**EXERCISE REQUIREMENTS:**
Wherever a line in the records below contains "Rows", copy that line.

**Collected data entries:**
▬▬▬▬▬▬▬▬▬▬
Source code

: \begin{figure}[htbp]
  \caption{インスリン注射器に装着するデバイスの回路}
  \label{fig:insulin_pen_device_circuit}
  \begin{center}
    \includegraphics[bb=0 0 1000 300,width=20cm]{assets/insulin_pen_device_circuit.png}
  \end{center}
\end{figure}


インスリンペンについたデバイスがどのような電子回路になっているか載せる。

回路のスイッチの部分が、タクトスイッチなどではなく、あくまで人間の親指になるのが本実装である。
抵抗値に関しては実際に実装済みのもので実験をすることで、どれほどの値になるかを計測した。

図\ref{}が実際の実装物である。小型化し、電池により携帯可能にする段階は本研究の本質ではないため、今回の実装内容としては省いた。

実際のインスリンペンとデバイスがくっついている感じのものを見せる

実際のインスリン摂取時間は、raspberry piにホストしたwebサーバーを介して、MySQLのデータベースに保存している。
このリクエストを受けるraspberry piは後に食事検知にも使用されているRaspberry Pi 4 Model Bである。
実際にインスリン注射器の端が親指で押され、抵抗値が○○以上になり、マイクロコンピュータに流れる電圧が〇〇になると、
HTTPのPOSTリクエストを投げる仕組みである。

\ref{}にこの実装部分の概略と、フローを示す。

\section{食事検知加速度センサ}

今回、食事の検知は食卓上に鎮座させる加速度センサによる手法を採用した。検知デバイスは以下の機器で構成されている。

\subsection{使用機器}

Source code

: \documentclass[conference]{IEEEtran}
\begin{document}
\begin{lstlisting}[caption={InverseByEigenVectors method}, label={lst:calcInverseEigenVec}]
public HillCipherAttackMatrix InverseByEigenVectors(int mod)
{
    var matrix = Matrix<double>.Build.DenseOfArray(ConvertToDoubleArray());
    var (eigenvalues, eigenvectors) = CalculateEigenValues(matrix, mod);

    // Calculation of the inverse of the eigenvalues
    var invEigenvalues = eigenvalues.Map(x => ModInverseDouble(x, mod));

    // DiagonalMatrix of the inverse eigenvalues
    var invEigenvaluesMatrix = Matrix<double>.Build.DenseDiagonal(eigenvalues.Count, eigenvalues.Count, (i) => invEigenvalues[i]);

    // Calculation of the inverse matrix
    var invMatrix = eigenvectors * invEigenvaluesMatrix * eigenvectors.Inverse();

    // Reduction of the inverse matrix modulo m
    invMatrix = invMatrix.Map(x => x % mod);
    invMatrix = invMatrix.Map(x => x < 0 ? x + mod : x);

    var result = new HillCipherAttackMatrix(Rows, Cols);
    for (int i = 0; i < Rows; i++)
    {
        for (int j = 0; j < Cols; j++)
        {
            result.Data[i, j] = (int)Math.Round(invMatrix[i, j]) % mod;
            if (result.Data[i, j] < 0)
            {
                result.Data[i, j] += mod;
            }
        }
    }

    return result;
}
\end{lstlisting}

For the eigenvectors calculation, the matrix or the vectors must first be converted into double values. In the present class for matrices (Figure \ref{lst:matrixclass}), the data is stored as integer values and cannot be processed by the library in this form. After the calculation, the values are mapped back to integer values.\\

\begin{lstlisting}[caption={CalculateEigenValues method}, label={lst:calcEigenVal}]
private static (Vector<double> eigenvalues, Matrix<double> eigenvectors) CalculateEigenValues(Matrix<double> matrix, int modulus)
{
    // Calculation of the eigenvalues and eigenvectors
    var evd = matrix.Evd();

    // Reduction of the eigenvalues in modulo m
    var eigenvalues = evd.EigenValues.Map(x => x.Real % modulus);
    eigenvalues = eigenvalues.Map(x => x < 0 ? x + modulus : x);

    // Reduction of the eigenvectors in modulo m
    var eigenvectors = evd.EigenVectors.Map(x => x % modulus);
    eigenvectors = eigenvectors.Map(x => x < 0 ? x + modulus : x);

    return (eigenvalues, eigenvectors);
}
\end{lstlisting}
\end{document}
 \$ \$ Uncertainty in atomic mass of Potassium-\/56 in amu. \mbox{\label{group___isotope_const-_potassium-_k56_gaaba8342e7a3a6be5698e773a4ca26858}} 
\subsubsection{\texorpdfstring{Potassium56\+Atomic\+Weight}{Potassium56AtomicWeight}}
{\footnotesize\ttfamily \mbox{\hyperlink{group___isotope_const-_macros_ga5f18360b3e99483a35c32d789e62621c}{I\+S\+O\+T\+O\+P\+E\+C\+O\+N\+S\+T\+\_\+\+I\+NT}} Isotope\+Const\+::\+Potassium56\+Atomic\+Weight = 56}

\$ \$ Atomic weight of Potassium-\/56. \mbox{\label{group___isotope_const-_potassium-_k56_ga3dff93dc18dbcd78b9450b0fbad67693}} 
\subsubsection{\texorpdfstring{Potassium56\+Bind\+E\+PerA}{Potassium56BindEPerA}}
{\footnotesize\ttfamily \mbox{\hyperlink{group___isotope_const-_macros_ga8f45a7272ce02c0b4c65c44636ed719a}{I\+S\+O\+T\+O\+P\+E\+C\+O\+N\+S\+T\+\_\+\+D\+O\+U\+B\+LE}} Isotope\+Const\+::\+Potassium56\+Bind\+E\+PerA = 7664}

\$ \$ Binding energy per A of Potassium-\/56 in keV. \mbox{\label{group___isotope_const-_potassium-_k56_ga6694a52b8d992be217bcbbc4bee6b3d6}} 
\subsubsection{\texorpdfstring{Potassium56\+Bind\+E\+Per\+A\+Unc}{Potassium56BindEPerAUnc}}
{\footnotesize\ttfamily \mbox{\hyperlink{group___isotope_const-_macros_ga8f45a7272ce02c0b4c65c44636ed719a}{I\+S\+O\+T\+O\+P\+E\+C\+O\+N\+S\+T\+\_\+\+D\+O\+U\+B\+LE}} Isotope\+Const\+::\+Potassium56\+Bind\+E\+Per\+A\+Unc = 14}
▬▬▬▬▬▬▬▬▬▬
**WRITTEN SOLUTION:**
    var result = new HillCipherAttackMatrix(Rows, Cols);
    for (int i = 0; i < Rows; i++)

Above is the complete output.